What I really love about Python is how little friction there is between having an idea and testing it. I can open a terminal, type python3 and start playing around in the interactive shell in less than a second. No compilation step, no project scaffolding, no XML configuration file. For prototyping, exploratory data analysis, or simply figuring out how an API works, nothing else comes close to that speed of iteration. It is the reason Python is the dominant language in Jupyter notebooks and why it is the default language for teaching introductory computer science at most universities — including MIT, which switched from Scheme to Python years ago.
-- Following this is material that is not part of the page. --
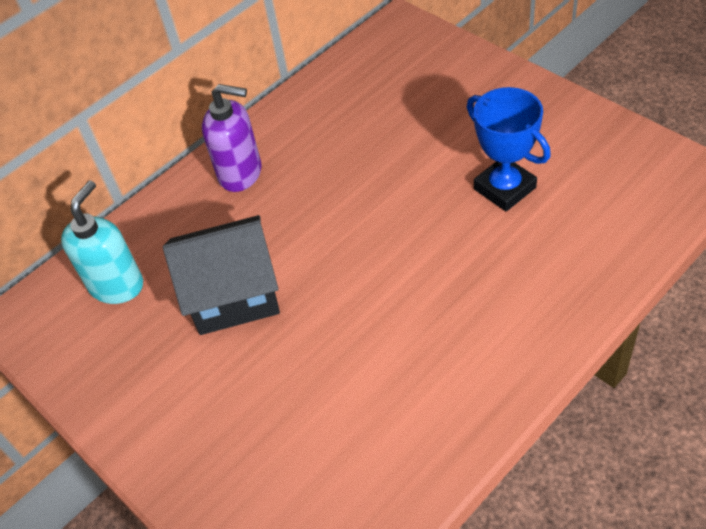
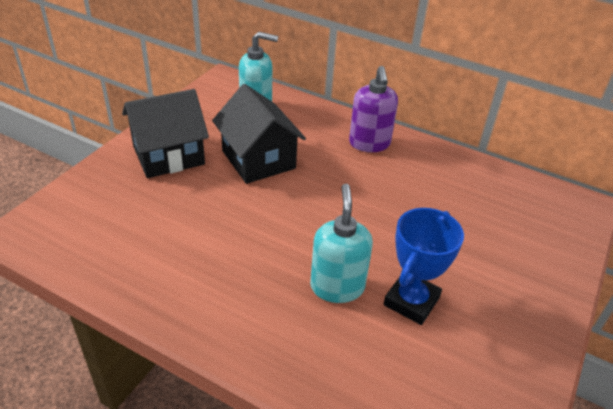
camera: 65 degrees right, 10 degrees down
(187, 403) = (168, 155): none -> black house
(474, 246) = (337, 287): none -> turquoise soap dispenser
The downside of all this accessibility is that Python code in the wild can be absolutely terrible. Because the barrier to entry is so low, you get a lot of scripts written by people who learned just enough to automate their specific task and never thought about error handling, documentation, or structure. I have inherited production codebases where every variable was named x, y, or temp, and the only comment in eight hundred lines was “# fix this later” dated three years ago. The language does not impose discipline the way something like Rust or even TypeScript does, and in large teams that permissiveness can create real maintenance headaches.
Python is free, open-source, and runs on basically everything — Windows, macOS, Linux, even Raspberry Pi. There is no licensing cost, no subscription, no enterprise tier. You download it from python.org and you go. That zero-cost entry point, combined with the library ecosystem and the gentle learning curve, is why it consistently ranks at or near the top of every programming language popularity index year after year. It is not the best tool for every job — you would not build a high frequency trading engine or a game engine in Python — but for the vast majority of tasks that programmers actually face on a daily basis, it gets the work done with less suffering than most alternatives. And frankly, some days that is all you can ask for.